Arsenal returned from Wales with three very impressive points. The game was tighter than the final scoreline would suggest, which, of course, reinforces the quality of Arsenal’s performance.
Recently, I’ve felt that the whole team is playing well and almost all players are pulling their weight or even exceeding expectations. This game wasn’t much different with Szczesny making that big save, Özil providing two excellent assists, Ramsey doing his thing, while Arteta and the defenders worked well to control the attacks.
One player who hasn’t been in the limelight is Cazorla. His contribution has been lacking in terms of the obvious decisive moments like assists and goals but I’ve felt that he offers something very important to the team. He’s there when teammates need him in any part of the pitch and he helps Arsenal raise their technical level. It’s not an easily noticeable trait at times and a lot of his efforts won’t add to the number of eye-catching compilations on YouTube, but I’m positive his teammates appreciate what he’s doing. Hopefully, the Spaniard himself won’t be too distraught with this phase away from the spotlight after being the main man for most of last season.
One aspect of Arsenal’s play vital to success in Cardiff was their ability to limit the number of opportunities created inside the box. Admittedly, the hosts did create four or five good chances and on another day they might have scored a goal, but I doubt that would have affected the result. Arsenal have conceded a goal against the likes of Sunderland and Stoke earlier in the season only to go on and settle the game with late goals of their own.
This ability to score goals even when the team is predominantly in the defensive mode has been central to the Gunners’ form this season and nicely complements the team’s defensive qualities. It was only a question of when they scored the second, not if. And if we were counting chances, the visitors certainly created enough to win this game by a couple of goals. In a way, one could argue that a second goal a little earlier in the game would have been extremely helpful to settle the nerves in the Gooner ranks and in countering the buoyancy of the opponents in the second period. Getting the second and third goals in earlier in a few games would certainly go some ways in bringing the fear factor back.
While the team defended well, Wenger and Bould will want better from the individuals, particularly on set-pieces. Indeed, they’d even want the side to concede few free-kicks in dangerous areas against such opponents. That remains an area of improvement and it only reminds us that even though Arsenal are playing very well right now and getting desired results, they have the ability to do better and there is an even higher level of play that they can aim for. Minimizing the impact of luck in the clean sheets is the only way to ensure long term sustainability of defensive solidity.
Next up for the Gunners is Hull City. Steve Bruce is back in the Premier League and has given the Tigers a fighting chance of survival this season. The former United defender has managed mid-table finishes with the likes of Birmingham, Wigan, and Sunderland in the past decade and his teams were often a tough nut to crack.
A key to his success is his ability to get his teams mirroring his own playing style. Lacking in flair or skill they may be at times, but it’s more than compensated by desire, determination, courage, and work ethic. He’s a quintessentially British manager you might say, and the Gunners face another typical English opponent for the Gunners straight after Cardiff. That’s no longer as common as it once was with many of the smaller teams slowly learning and incorporating technical and tactical traits from various continental styles.
Organization, numbers, commitment, and physicality (although probably not in its ugly form) will define Hull’s defensive approach. The formation might vary on paper but it’s basically going to be 8-9 players behind the ball if not more. This works well at home but isn’t always effective on the road, especially against the big sides.

Problems to work on -
**A)** Please extract the passage from the match report between "Organization, numbers, commitment, and" and "the big sides.", inclusive.
**B)** List every quality that the match report says makes up for the lack of flair or skill in Steve Bruce's teams.

Dataset extract -
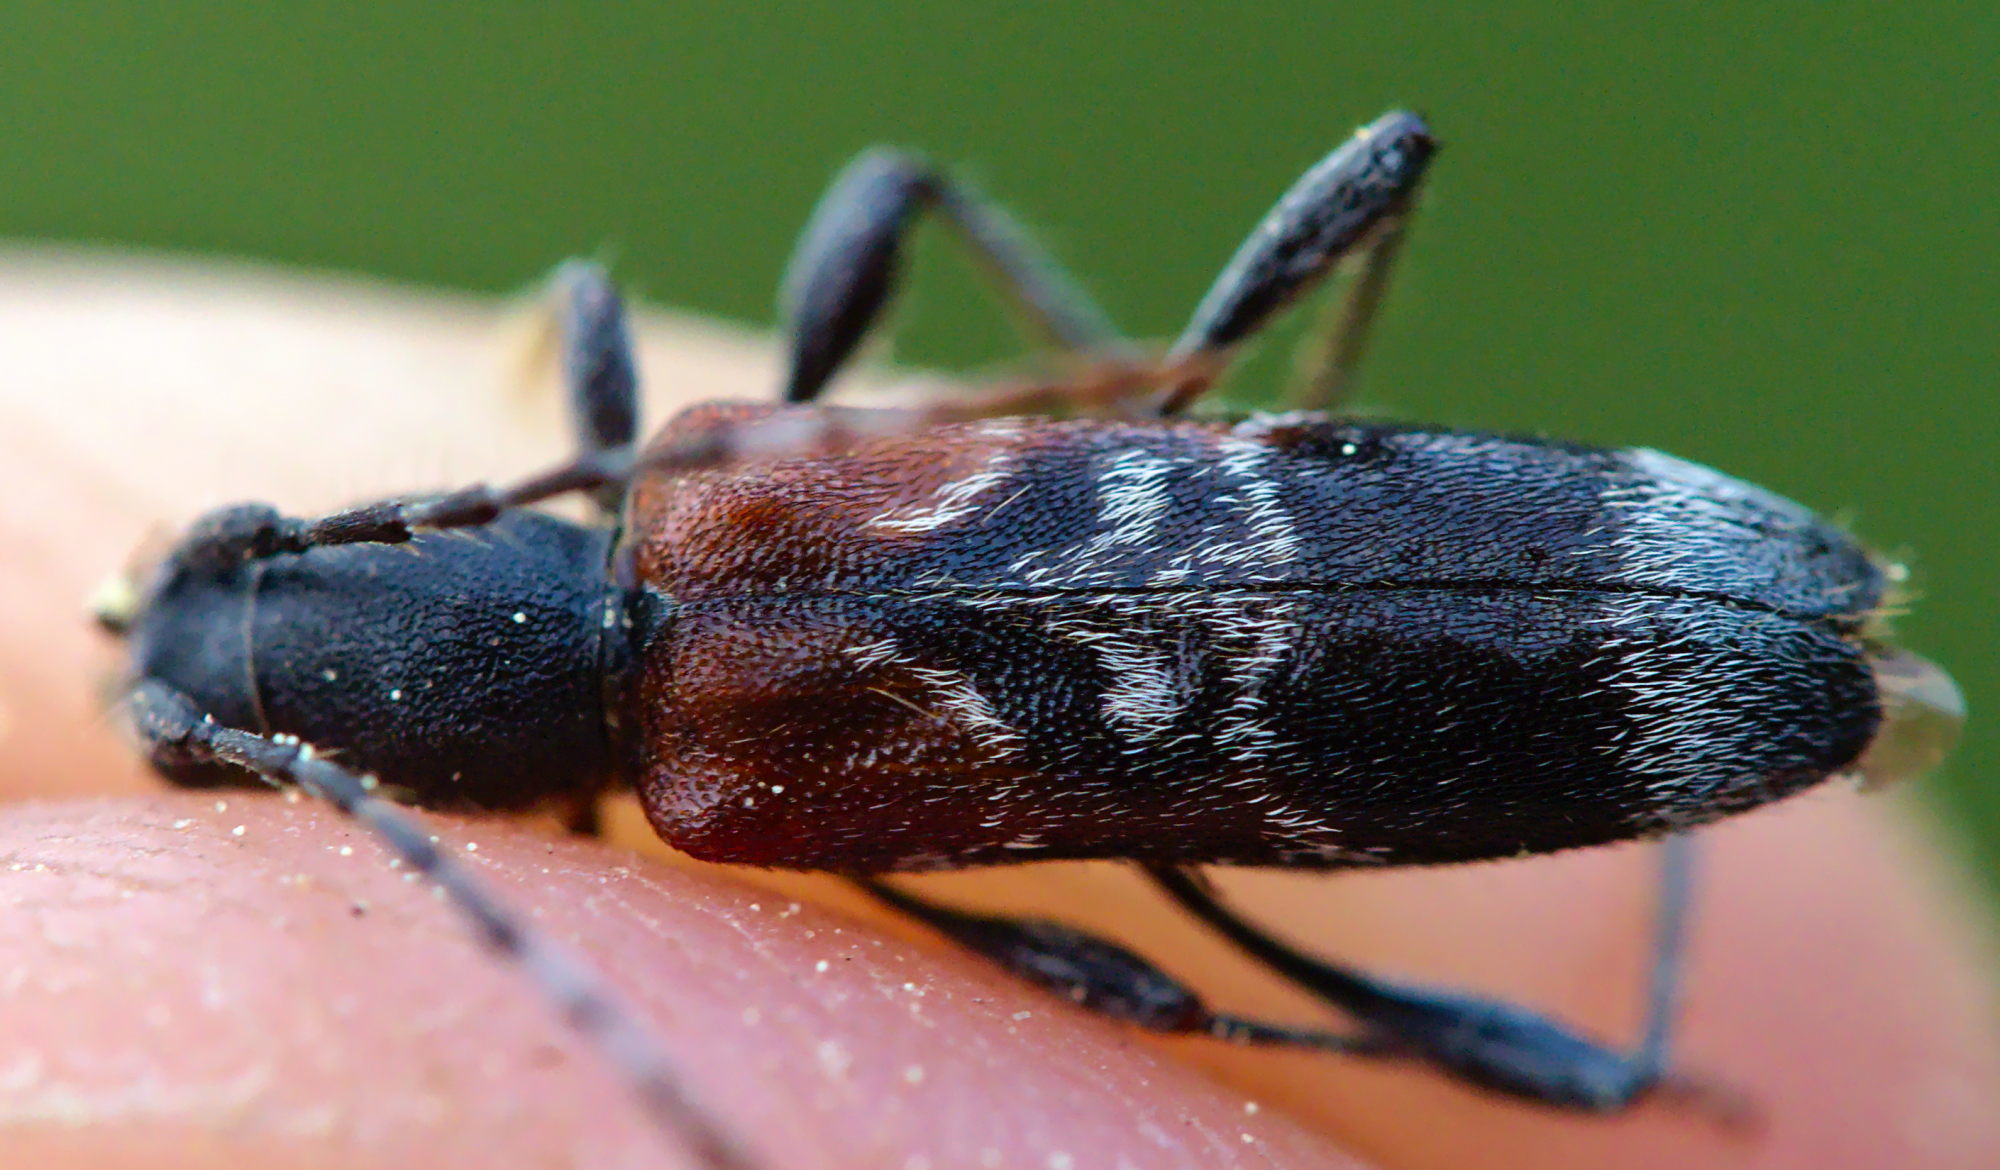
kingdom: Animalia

Answers for the tasks -
**A)**
Organization, numbers, commitment, and physicality (although probably not in its ugly form) will define Hull’s defensive approach. The formation might vary on paper but it’s basically going to be 8-9 players behind the ball if not more. This works well at home but isn’t always effective on the road, especially against the big sides.

**B)** desire, determination, courage, work ethic